8 Indeed, those who promised to drive away fears and disturbances from a languishing soul, though they were filled with derision, were themselves languishing in fear.8 For they who undertook to banish fears and terrors from the sick soul themselves sickened with a ridiculous fear.
9 And, even if nothing unnatural disturbed them, yet being agitated by the passing of animals and the hissing of snakes, they died of fear, denying what they themselves saw even in the air, which no one thinks to be able to escape.9 For even though no monstrous thing frightened them, they shook at the passing of insects and the hissing of reptiles,
10 For, while there may be apprehension with wickedness, it gives testimony to condemnation, for a troubled conscience always forecasts harshness.10 And perished trembling, reluctant to face even the air that they could nowhere escape.
11 For fear is nothing else but unfaithfulness to thinking helpful things.11 For wickedness, of its nature cowardly, testifies in its own condemnation, and because of a distressed conscience, always magnifies misfortunes.
12 And, while expectation is driven from within, the cause of this is supposing that one is great in knowledge, and as a result, conflict excels.12 For fear is nought but the surrender of the helps that come from reason;
13 Yet those who were truly powerless that night, being overcome by both the vilest and the deepest hell, were sleeping the same sleep,13 and the more one's expectation is of itself uncertain, the more one makes of not knowing the cause that brings on torment.

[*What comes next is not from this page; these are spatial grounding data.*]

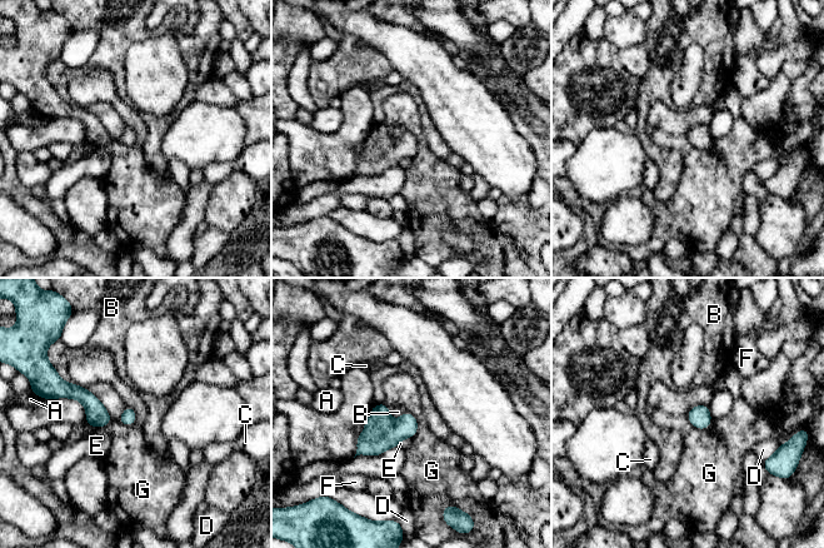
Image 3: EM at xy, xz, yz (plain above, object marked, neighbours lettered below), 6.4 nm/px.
Accept. A, B, C, D, E, F and G are other cells; a border runs along (708, 405), (689, 410), (693, 427) in image 3; no lettered fragment goes on from it.

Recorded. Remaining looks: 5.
Inspect: em 3.6 µm planes (letters) at (770, 1170, 715). Thick turns thin.

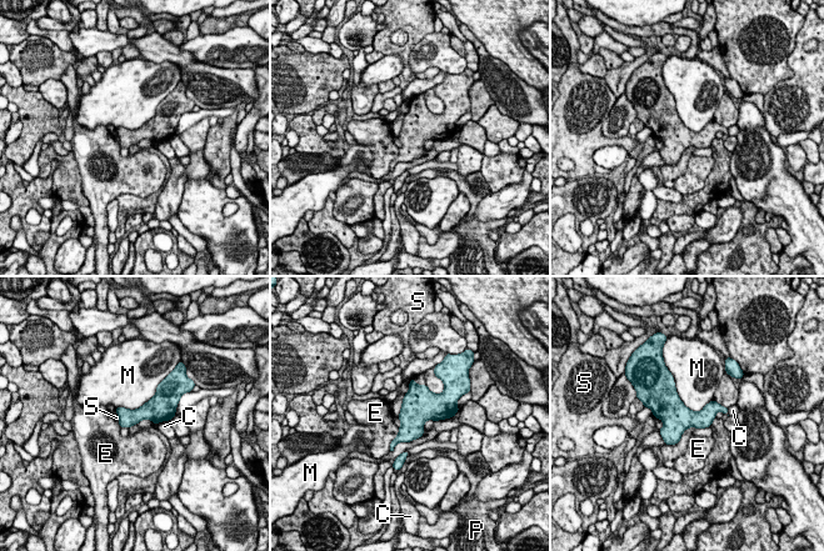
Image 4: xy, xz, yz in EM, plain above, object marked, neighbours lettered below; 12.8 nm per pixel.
Accept. C, E, M, P and S are other cells; one neuron here.

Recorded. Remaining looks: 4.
Inspect: 3d 2 µm at (715, 1185, 885). An open end.

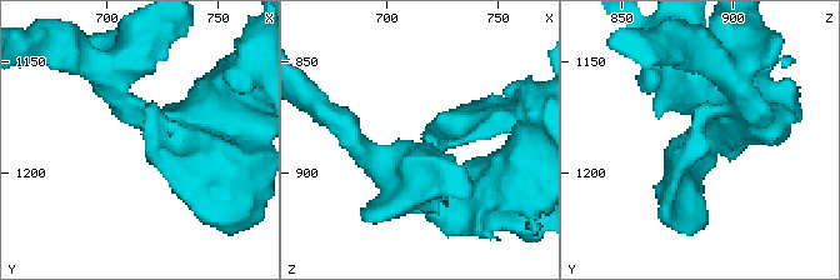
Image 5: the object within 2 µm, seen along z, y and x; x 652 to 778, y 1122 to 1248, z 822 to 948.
Inspect: em planes (letters) at (716, 1181, 882).

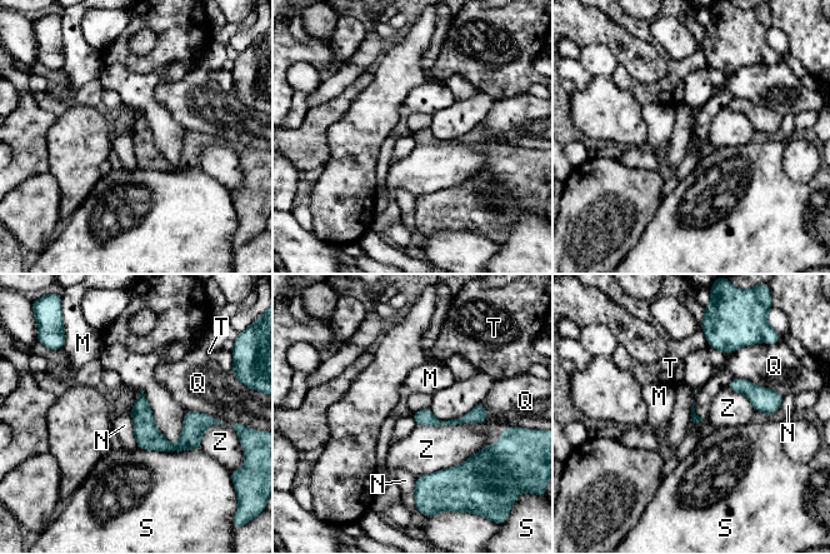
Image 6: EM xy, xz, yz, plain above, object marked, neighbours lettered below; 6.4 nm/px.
Accept. M, N, Q, S, T and Z are other cells; a border runs along (130, 414), (138, 447) in image 6; none of them fits.

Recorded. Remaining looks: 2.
Stop: no edits; the rest is unchecked.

14 sometimes stirred up by the fear of unnatural things, other times sinking down in disgrace of soul, for a sudden and unexpected fear overcame them.14 So they, during that night, powerless though it was, that had come upon them from the recesses of a powerless nether world, while all sleeping the same sleep,
15 Then, if any among them had fallen away, he was kept in a prison without bars which had been left open.15 Were partly smitten by fearsome apparitions and partly stricken by their souls' surrender; for fear came upon them, sudden and unexpected.
16 For if a farmer, or a shepherd, or a worker in a field of labor were suddenly overcome, he endured an inescapable necessity.16 Thus, then, whoever was there fell into that unbarred prison and was kept confined.
17 For they were all bound together with one chain of darkness. Or if there were a whistling wind, or the sweet sound of birds among the thick tree branches, or the force of water rushing excessively,17 For whether one was a farmer, or a shepherd, or a worker at tasks in the wasteland, Taken unawares, he served out the inescapable sentence;
18 or the strong noise of rocks crashing down, or the scattering of playful animals having been seen, or the strong voice of bellowing beasts, or the resounding of the highest mountain echo, these things made them sink down because of fear.18 for all were bound by the one bond of darkness. And were it only the whistling wind, or the melodious song of birds in the spreading branches, Or the steady sound of rushing water,
19 For the whole world was enlightened with a clear light, and none were being hindered in their labors.19 or the rude crash of overthrown rocks, Or the unseen gallop of bounding animals, or the roaring cry of the fiercest beasts, Or an echo resounding from the hollow of the hills, these sounds, inspiring terror, paralyzed them.
20 But then, the heavy night was placed over the sun for them, an image of that darkness which was about to overcome them. Yet they were more grievous to themselves than was the darkness.20 For the whole world shone with brilliant light and continued its works without interruption;
21 Over them alone was spread oppressive night, an image of the darkness that next should come upon them; yet they were to themselves more burdensome than the darkness.